The Incandescent Light Bulb Freedom Act, which unanimously passed South Carolina’s Senate panel, would allow South Carolina manufacturers to continue to sell incandescent bulbs so long as they have “Made in South Carolina” on them and are sold only within the state. Other states have floated the idea, and last year Arizona passed a bill that would have done the same thing, but Governor Jan Brewer (R) vetoed the legislation…

The complaints of CFLs are fairly well known by now. Many consumers prefer the soft yellow lighting of incandescents to the unnatural, office-like white light of fluorescents. Other critics point out that CFLs do not work well in colder temperatures, so they emit less heat, forcing Americans to use their heaters more. Residents in houses with well-and-septic systems use the heat from incandescent bulbs to keep the water above freezing.

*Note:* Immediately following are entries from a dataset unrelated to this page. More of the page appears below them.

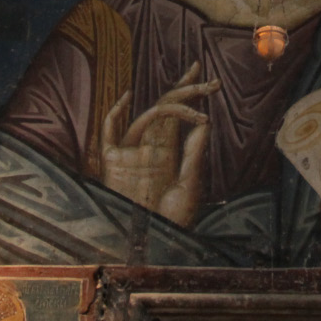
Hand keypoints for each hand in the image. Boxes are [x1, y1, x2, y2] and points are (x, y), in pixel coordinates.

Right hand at [100, 61, 218, 226]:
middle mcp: (150, 147)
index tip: (211, 80)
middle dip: (184, 88)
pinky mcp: (113, 161)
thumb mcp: (189, 186)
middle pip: (165, 106)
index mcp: (168, 151)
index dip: (191, 93)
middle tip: (204, 73)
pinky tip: (127, 97)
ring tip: (196, 95)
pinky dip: (115, 112)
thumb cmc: (171, 223)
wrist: (149, 247)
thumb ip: (193, 154)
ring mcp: (131, 152)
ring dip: (172, 102)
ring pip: (148, 114)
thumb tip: (204, 121)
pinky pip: (110, 131)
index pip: (179, 114)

Furthermore, CFLs do not work well with dimmer switches, and the lifespan of the bulb diminishes when turned off and on frequently.

And they’re more expensive. But that’s all right, says the Department of Energy, because they use less energy than incandescents and last longer. Although, as I mentioned on C-SPAN last week, studies have shown that the energy savings from CFLs aren’t as great as initially purported. California utilities have spent nearly $550 million to subsidize CFL bulbs for its consumers, and these utilities were eager to see what kind of savings they were getting to subsidize bulb purchases. It turned out that the savings weren’t nearly as high as the electric utility PG&E thought they would be.